Arborescences of Covering Graphs

TL;DR

This paper explores the relationship between arborescences in covering graphs and introduces a new explicit formula for their ratio using voltage Laplacian matrices, extending classical results with novel proofs.

Contribution

It derives a new explicit formula for arborescence ratios in covering graphs using voltage Laplacian matrices and provides a novel proof of Chaiken's results.

Findings

Derived a formula relating arborescences of covering graphs to voltage Laplacian determinants.

Established a new proof of Chaiken's results via deletion-contraction.

Connected arborescences with vector fields on graphs.

Abstract

An arborescence of a directed graph $\Gamma$ is a spanning tree directed toward a particular vertex $v$. The arborescences of a graph rooted at a particular vertex may be encoded as a polynomial $A_v(\Gamma)$ representing the sum of the weights of all such arborescences.
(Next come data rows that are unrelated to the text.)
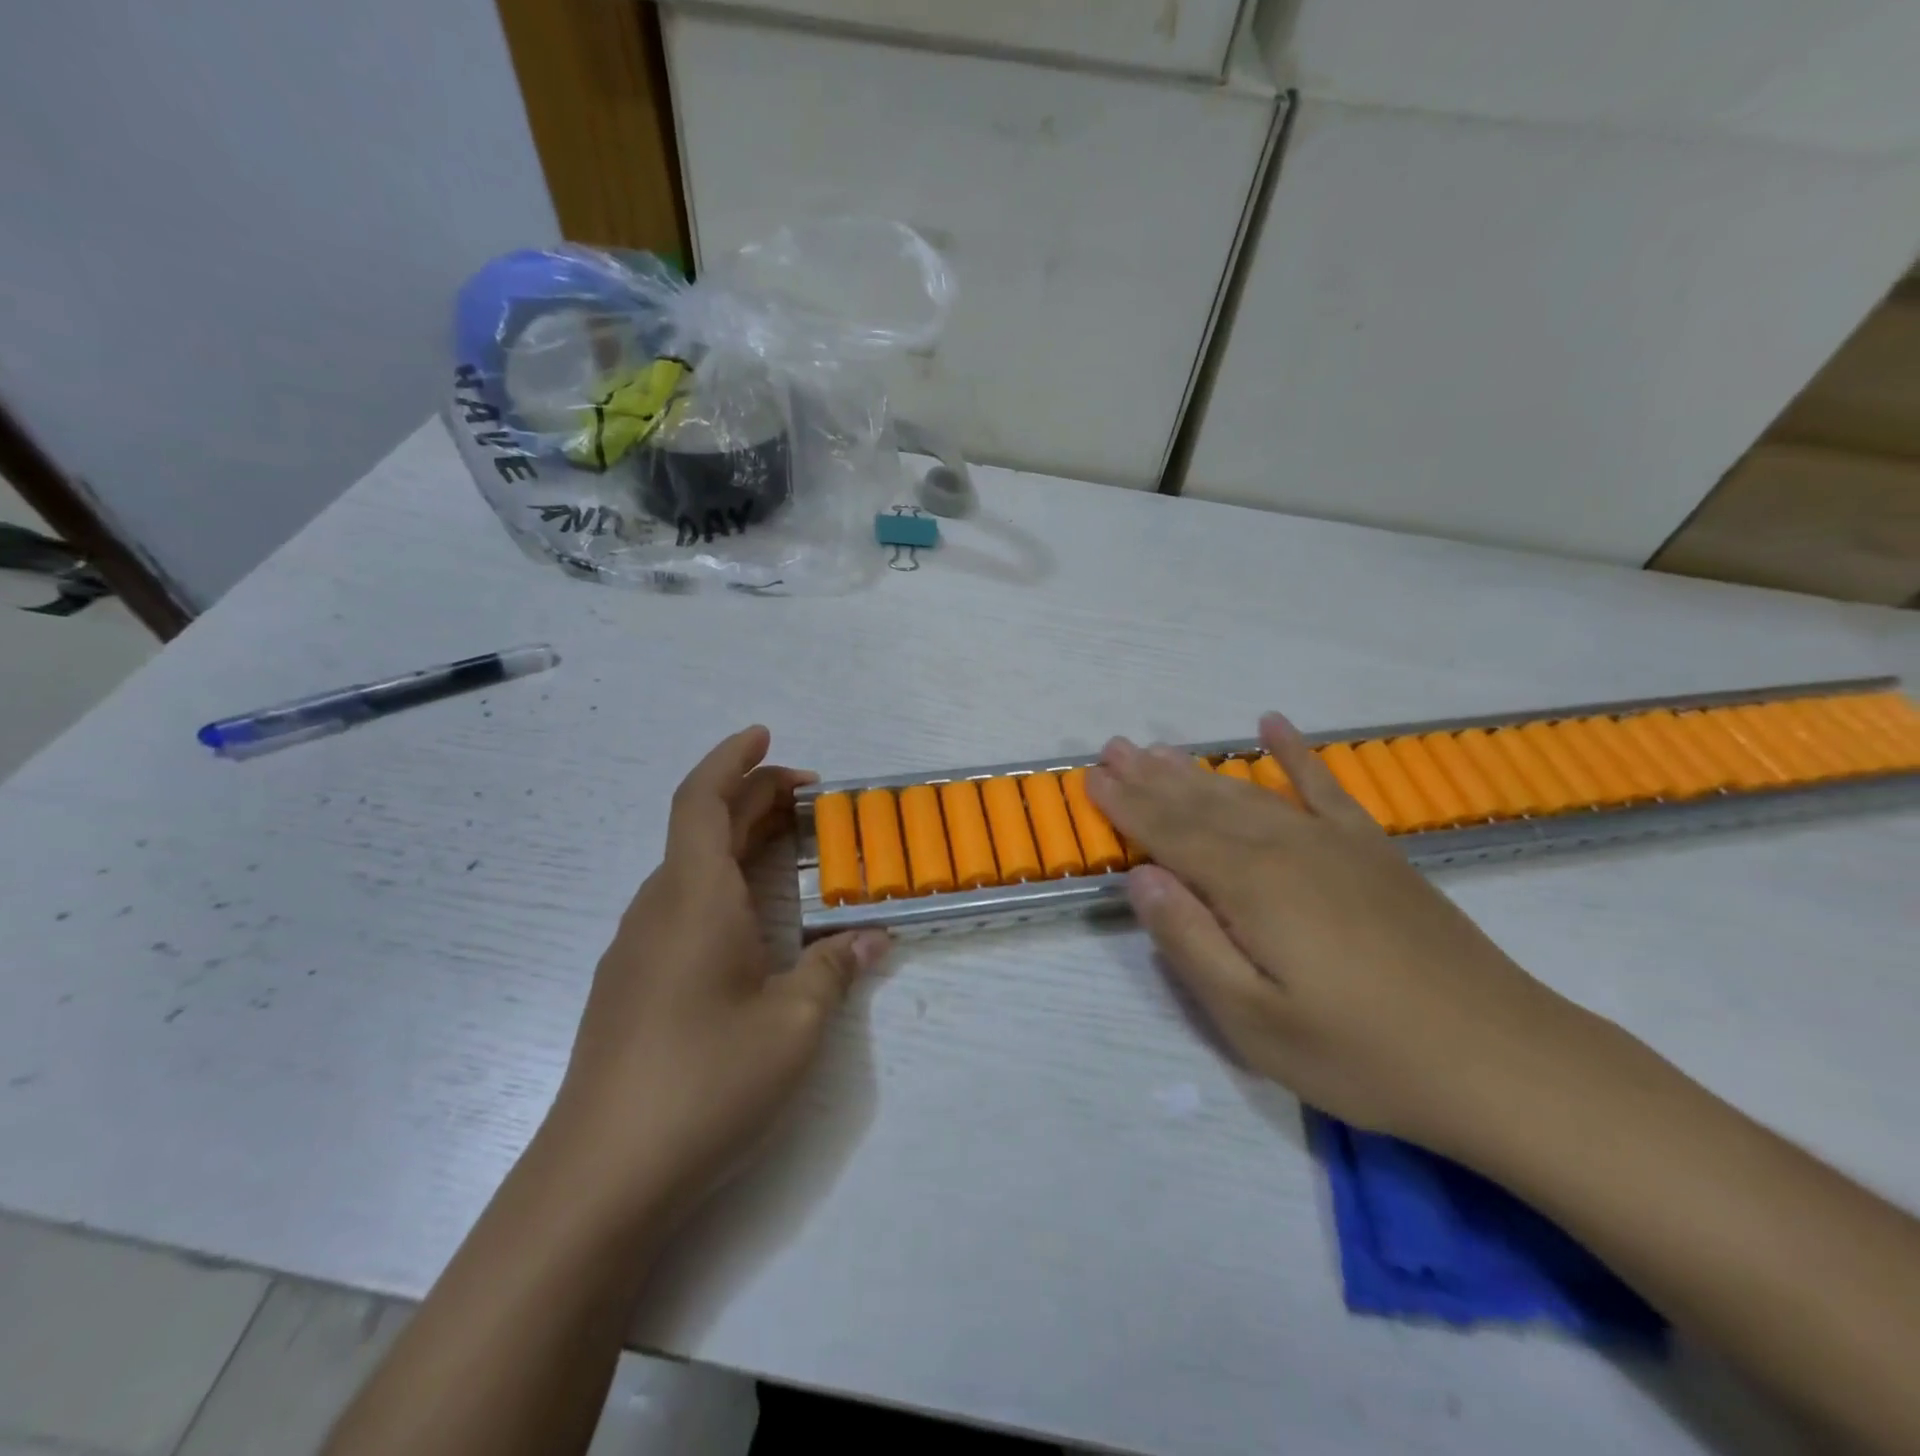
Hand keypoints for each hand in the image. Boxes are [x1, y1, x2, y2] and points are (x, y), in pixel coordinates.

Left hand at [551, 726, 890, 1228]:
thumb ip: (835, 971)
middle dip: (753, 798)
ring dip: (737, 843)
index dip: (733, 759)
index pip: (702, 801)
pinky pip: (680, 906)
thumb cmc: (705, 1082)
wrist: (599, 1178)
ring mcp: (636, 949)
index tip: (766, 735)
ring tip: (788, 850)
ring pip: (689, 869)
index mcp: (694, 899)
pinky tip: (751, 922)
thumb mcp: (793, 1026)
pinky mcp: (630, 985)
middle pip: (700, 828)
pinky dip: (720, 885)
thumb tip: (873, 939)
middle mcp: (658, 910)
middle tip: (811, 799)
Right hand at [1086, 714, 1576, 1157]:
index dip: (1126, 806)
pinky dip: (1296, 755)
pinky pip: (1325, 787)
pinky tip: (1274, 725)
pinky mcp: (1374, 852)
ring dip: (1199, 769)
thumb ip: (1190, 942)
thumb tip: (1142, 877)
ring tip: (1160, 747)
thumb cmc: (1362, 1054)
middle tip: (1113, 746)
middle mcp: (1286, 847)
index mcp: (1251, 886)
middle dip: (1151, 777)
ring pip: (1248, 793)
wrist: (1503, 1062)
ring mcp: (1334, 844)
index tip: (1091, 777)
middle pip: (1203, 804)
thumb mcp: (1254, 1020)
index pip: (1170, 834)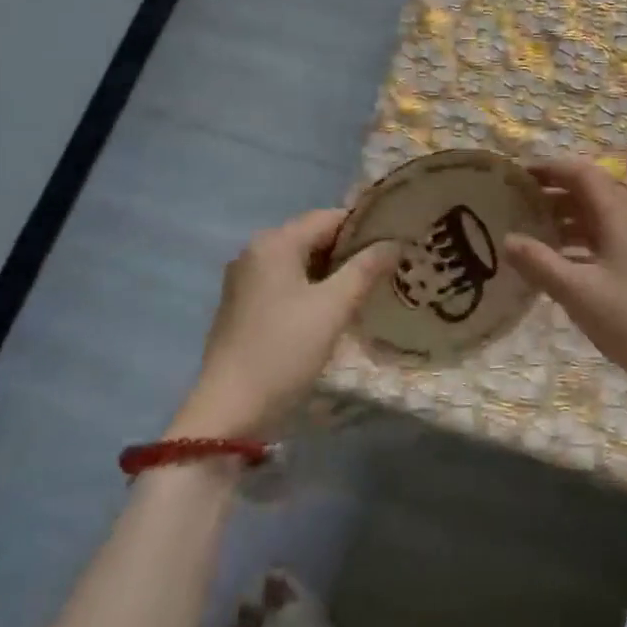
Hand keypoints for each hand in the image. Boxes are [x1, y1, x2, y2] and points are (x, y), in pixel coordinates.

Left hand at [167, 210, 397, 441]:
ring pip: (299, 263)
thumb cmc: (284, 350)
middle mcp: (255, 251)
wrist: (230, 409)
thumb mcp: (333, 308)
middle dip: (349, 251)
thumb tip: (394, 242)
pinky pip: (285, 284)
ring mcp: (245, 280)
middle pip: (312, 237)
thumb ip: (365, 269)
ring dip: (332, 272)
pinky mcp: (242, 306)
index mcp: (275, 242)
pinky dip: (311, 289)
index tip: (396, 242)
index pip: (328, 217)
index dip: (364, 227)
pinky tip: (333, 309)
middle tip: (388, 267)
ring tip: (369, 288)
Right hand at [505, 159, 626, 438]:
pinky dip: (584, 243)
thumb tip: (507, 239)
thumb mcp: (577, 293)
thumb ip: (539, 263)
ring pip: (601, 219)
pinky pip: (611, 241)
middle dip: (554, 194)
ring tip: (535, 235)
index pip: (582, 174)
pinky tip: (564, 265)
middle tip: (520, 206)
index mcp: (620, 216)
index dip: (550, 169)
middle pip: (592, 193)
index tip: (518, 176)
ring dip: (568, 220)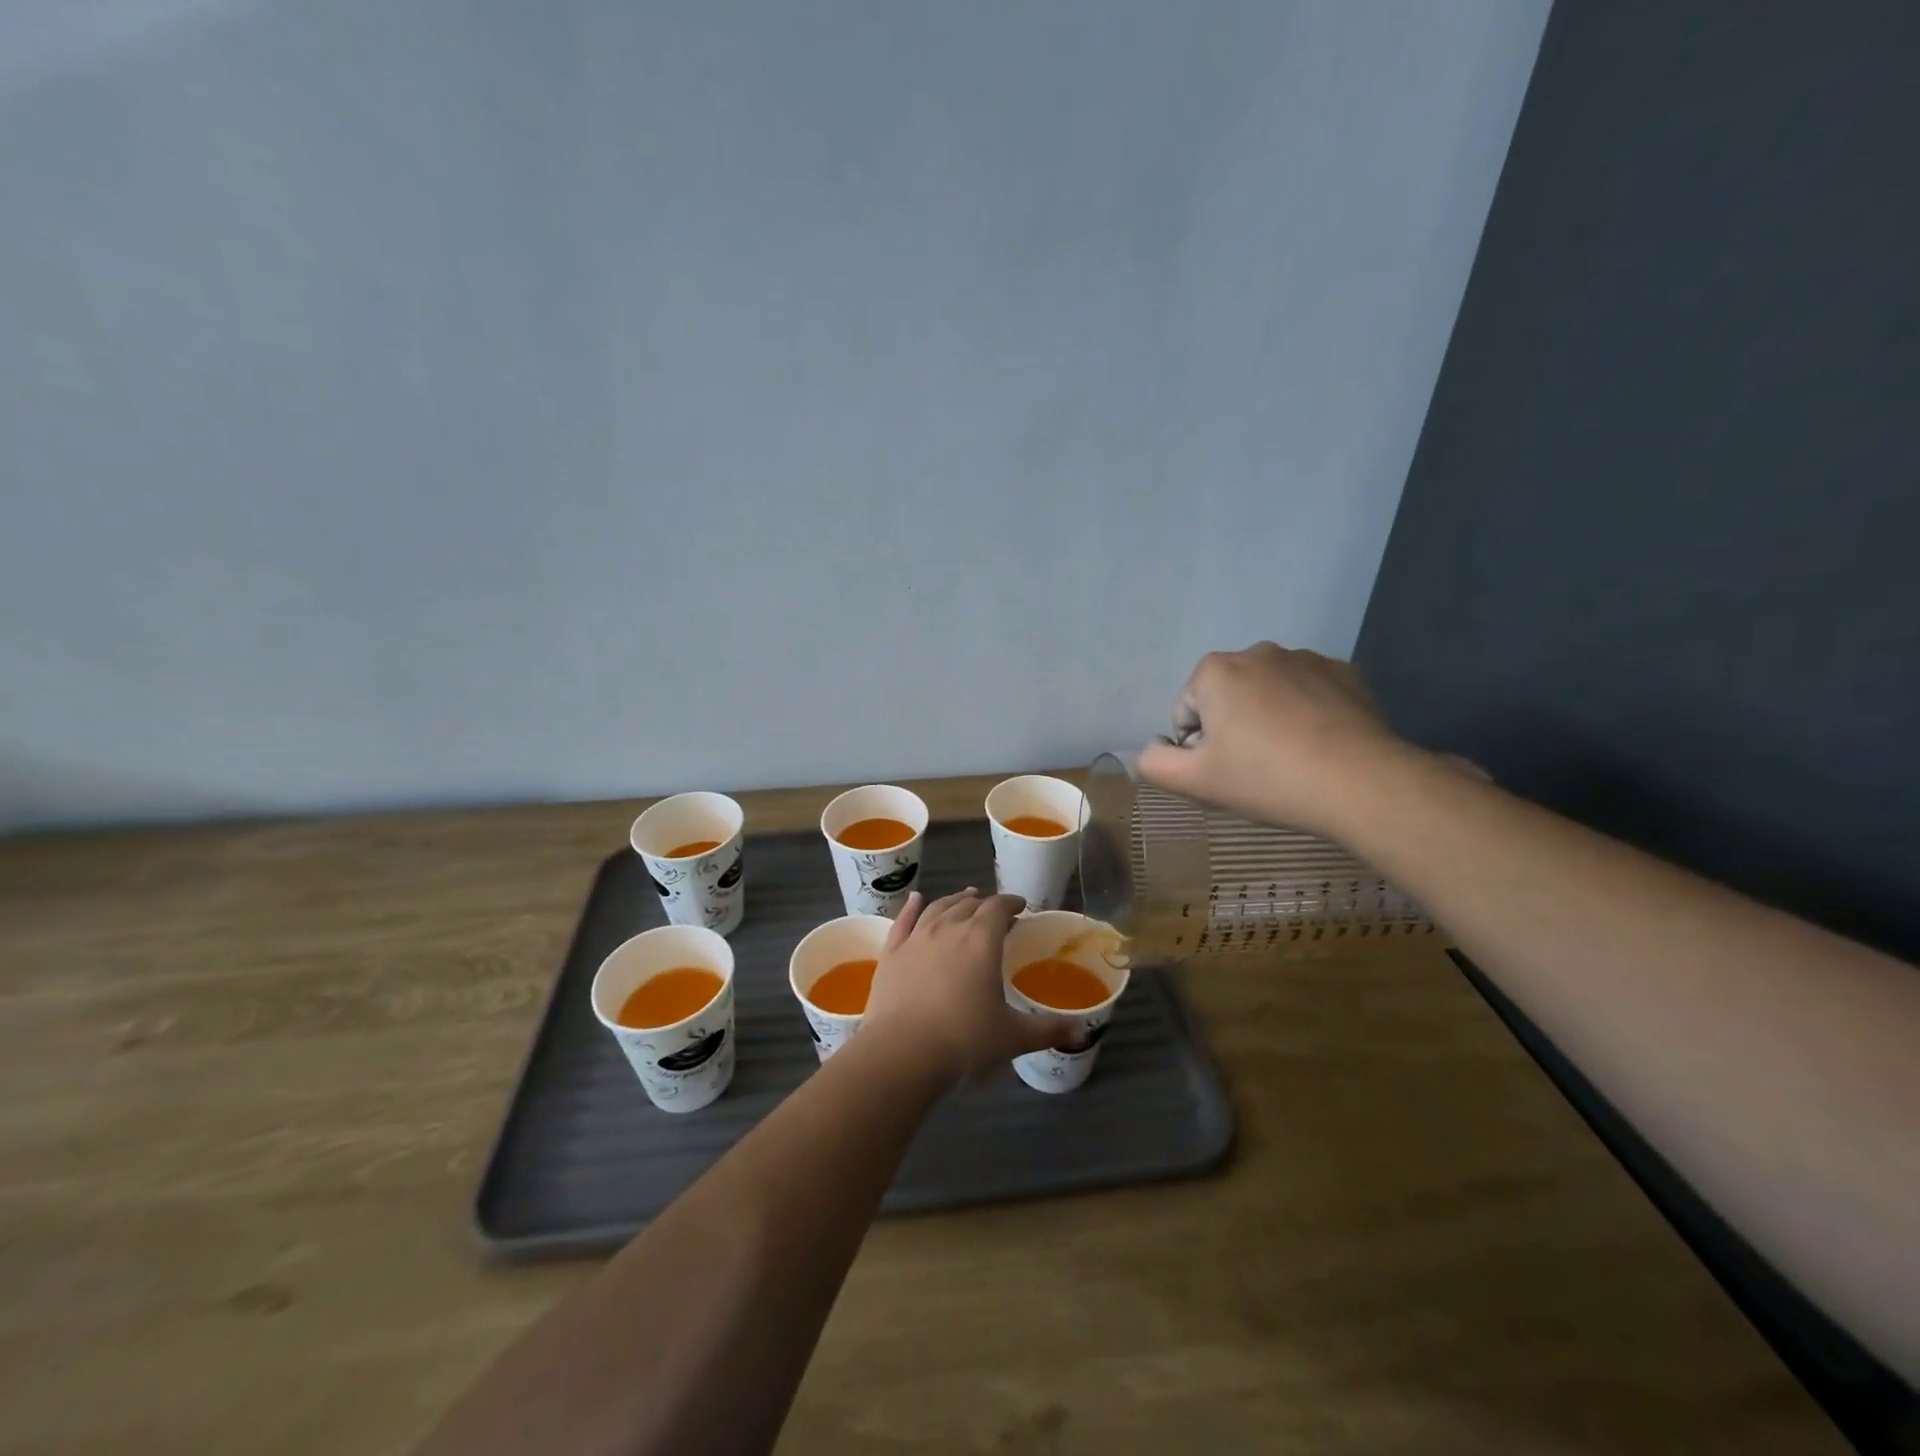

The arborescences of a graph and the arborescences of a covering graph $\tilde{\Gamma}$ are closely related. Using voltage graphs as means to construct arbitrary regular covers, we derive a novel explicit formula for the ratio of $A_v(\Gamma)$ to the sum of arborescences in the lift $A_{\tilde{v}}(\tilde{\Gamma})$ in terms of the determinant of Chaiken's voltage Laplacian matrix, a generalization of the Laplacian matrix. Chaiken's results on the relationship between the voltage Laplacian and vector fields on $\Gamma$ are reviewed, and we provide a new proof of Chaiken's results via a deletion-contraction argument.